En fait, quand j’arrive devant le mur, j’ai déjà mes croquis, avec une banque de données de position de SOKET, qui ont pour moi une signification particulière et intime (secrète ndlr). Et en fonction de qui va faire quoi, des couleurs, du mur, des contraintes de hauteur, je l’adapte. Ce qu’il faut savoir, c’est que je ne suis jamais seule. Il y a toujours une bande de graffeurs avec moi, et suivant ce qu’ils font et qui ils sont, je pose SOKET sur leurs travaux.

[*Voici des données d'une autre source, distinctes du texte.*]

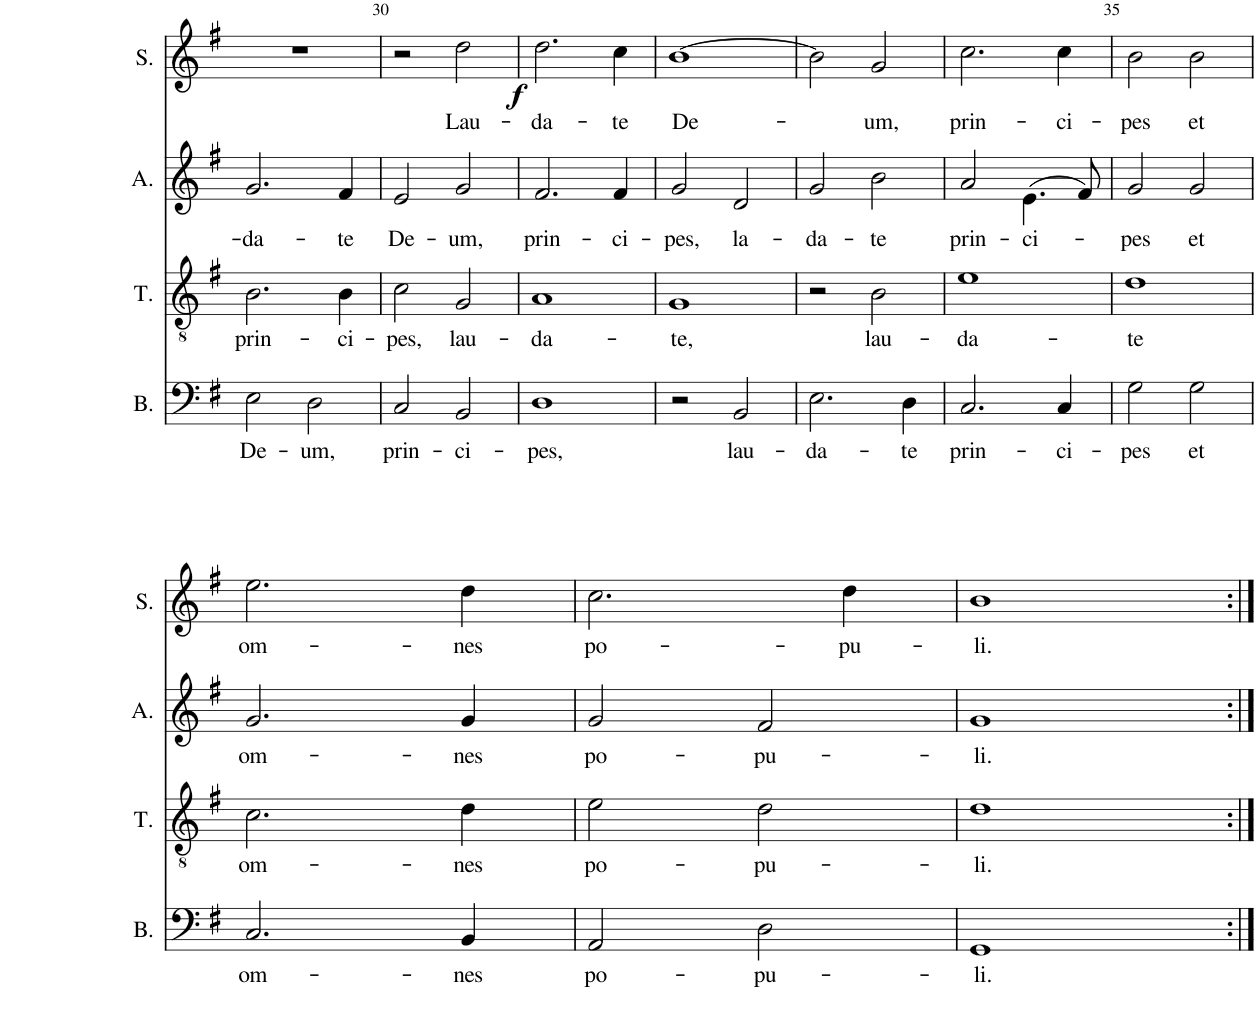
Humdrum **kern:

La première fois, je n’avais rien prévu. Mes amis faisaient un graffiti sur un mur. Il y avait du rouge, du noir, du blanc et un grand espace vide. J’ai essayé et j’ai fait SOKET. J’ai trouvé ça très sympa et la technique m’a énormément plu. Je ne savais pas vraiment faire de graffitis construits, c’est donc comme ça que j’ai appris, avec toujours un ami pour me conseiller. Et j’apprends toujours. SOKET est beaucoup plus belle maintenant qu’il y a un an ! J’ai fait une line-up pour qu’elle prenne une identité complète, pour que ce soit toujours le même personnage, sans gros défaut !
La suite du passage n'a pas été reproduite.